### GIVEN PASSAGE
*** Block opens ***

A report providing the Committee with an overview of Complaints, compliments, SARs activity and performance for Children’s Social Care for the period from 1 April 2023 to 31 March 2024.
Minutes:
The Committee received a report providing an overview of complaints, compliments, Subject Access Requests (SARs) activity and performance for Children’s Social Care Social Care for the period from 1 April 2023 to 31 March 2024. Nayana George, Information Rights Services Manager, provided an overview to the Committee.
The report stated that over the period from 1 April 2023 to 31 March 2024 the service had received 75 statutory complaints, which was an decrease of 2 (2.6%) against the 77 received in 2022/23. To give context, in 2023/24, 3,003 children in total were referred into children’s social care, so the number of statutory complaints represents 2.5%. These referrals were regarding a mix of both new and existing children and young people. This compared to 2,843 referrals and 2.7% for 2022/23. Of the 75 complaints received 17 (13.0%) were resolved through alternative dispute resolution (ADR) by the social care teams. The remaining 58 (87.0%) had progressed to a formal investigation, although one of these was subsequently withdrawn by the complainant once the investigation had commenced and 57 were investigated to outcome. The top complaint themes were quality of service provided or received, staff conduct and communication.
During the reporting period, 10 complaints progressed to a Stage 2 investigation. Some of these related to Stage 1 complaints received in this reporting year, and some to Stage 1 complaints that had been received in the previous reporting year (2022/23). There were also four cases that were reviewed by a Stage 3 review panel.
It was noted that both the Customer Relations Team, on Brighter Futures for Children’s (BFfC) behalf, and BFfC’s Communications & Compliance and HR/Training teams had continued to raise awareness of the complaints process with both staff and the public.
Between 1 April 2023 and 31 March 2024, the Local Government & Social Care Ombudsman (LG&SCO) had received eight representations from dissatisfied service users for issues relating to BFfC. This was an decrease of 15 from the previous year. Of the eight cases, the LGSCO assessed all eight and investigated two. One was upheld the other was awaiting a final outcome. In respect of the one case upheld, the LGSCO asked the Council/BFfC to apologise, provide financial redress and improve the information about advocacy providers on the website. Of the remaining six cases, two were deemed premature and investigated by BFfC, the remaining four were all assessed but not investigated as they were either, not within the LGSCO’s jurisdiction to investigate or closed after initial enquiry/assessment. There were no formal public reports issued in 2023/24.

*** Block closes ***

### WORK ITEM
Set down, word for word, the part of the children's social care complaints report from "It was noted" up to and including "and the public.". The rows that come next have no connection to the complaints report.

### DATA PROVIDED
*** Block opens ***

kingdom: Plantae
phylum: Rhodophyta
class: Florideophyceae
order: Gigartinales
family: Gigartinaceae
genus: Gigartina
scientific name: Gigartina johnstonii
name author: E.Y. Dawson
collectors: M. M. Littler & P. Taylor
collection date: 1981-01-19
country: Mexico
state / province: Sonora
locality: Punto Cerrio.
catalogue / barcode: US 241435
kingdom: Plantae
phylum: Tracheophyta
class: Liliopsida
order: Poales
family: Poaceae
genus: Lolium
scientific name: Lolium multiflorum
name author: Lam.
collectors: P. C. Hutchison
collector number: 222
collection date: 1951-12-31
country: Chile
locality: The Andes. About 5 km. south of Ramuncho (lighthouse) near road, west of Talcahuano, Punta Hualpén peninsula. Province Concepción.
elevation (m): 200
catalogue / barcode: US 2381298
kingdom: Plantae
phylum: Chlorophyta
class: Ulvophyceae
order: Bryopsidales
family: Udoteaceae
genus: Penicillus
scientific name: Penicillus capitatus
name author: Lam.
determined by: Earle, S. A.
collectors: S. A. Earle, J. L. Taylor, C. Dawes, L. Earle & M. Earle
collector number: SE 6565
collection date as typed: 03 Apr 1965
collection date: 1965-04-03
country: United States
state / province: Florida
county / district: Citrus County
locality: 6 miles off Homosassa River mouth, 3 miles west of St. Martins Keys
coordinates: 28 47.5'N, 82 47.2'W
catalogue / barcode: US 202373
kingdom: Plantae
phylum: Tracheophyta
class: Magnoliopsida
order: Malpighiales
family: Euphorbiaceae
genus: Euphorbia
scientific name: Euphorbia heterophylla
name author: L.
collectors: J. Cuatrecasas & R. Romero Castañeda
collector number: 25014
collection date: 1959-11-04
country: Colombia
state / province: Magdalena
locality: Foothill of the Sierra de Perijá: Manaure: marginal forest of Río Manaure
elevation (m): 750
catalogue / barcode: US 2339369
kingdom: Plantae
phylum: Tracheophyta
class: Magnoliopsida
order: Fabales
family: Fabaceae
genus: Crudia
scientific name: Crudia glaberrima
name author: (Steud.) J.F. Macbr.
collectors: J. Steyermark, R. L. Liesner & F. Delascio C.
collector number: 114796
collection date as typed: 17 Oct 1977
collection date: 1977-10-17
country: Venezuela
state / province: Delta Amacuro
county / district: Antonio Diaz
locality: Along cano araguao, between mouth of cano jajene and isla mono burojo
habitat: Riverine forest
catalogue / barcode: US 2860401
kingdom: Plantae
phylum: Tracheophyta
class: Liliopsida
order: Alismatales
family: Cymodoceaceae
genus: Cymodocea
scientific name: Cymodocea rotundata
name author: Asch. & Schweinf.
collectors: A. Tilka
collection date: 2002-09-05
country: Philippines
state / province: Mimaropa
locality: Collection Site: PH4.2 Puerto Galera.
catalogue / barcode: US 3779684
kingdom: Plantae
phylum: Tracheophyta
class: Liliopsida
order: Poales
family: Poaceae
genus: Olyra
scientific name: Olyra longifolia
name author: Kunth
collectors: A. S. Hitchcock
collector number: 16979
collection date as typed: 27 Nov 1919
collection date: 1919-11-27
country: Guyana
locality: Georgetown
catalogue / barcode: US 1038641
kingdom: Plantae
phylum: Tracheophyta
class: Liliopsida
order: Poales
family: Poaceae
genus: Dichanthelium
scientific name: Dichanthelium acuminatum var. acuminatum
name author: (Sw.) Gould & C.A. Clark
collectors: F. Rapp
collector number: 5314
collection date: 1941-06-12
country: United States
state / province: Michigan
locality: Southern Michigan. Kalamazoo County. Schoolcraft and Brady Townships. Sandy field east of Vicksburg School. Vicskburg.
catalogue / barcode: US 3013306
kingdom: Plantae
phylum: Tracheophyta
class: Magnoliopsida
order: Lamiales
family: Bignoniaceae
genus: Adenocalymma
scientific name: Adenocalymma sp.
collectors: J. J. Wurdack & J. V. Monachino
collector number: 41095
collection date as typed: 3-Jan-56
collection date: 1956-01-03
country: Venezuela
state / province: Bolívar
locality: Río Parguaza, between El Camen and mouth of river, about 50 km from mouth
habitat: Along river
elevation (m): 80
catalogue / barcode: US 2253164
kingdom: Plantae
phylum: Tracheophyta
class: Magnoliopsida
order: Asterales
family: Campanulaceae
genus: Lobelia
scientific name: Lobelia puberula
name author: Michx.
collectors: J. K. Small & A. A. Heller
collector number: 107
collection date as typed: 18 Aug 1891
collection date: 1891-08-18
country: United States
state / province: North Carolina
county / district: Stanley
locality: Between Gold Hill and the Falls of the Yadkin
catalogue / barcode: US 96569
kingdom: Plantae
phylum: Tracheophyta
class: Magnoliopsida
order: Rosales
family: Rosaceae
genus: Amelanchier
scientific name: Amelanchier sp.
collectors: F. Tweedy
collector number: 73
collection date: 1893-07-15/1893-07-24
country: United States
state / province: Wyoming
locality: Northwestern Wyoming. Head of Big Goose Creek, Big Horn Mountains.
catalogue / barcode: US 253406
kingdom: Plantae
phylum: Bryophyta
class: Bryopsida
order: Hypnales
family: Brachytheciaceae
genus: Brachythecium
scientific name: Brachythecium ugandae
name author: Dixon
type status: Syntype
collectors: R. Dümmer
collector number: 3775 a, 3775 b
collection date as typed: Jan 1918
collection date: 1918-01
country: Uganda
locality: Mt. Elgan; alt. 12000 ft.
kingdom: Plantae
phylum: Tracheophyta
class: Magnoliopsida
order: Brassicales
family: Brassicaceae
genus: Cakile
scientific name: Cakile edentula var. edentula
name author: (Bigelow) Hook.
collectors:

*** Block closes ***

### PROBLEM SOLUTION
It was noted that both the Customer Relations Team, on Brighter Futures for Children’s (BFfC) behalf, and BFfC’s Communications & Compliance and HR/Training teams had continued to raise awareness of the complaints process with both staff and the public.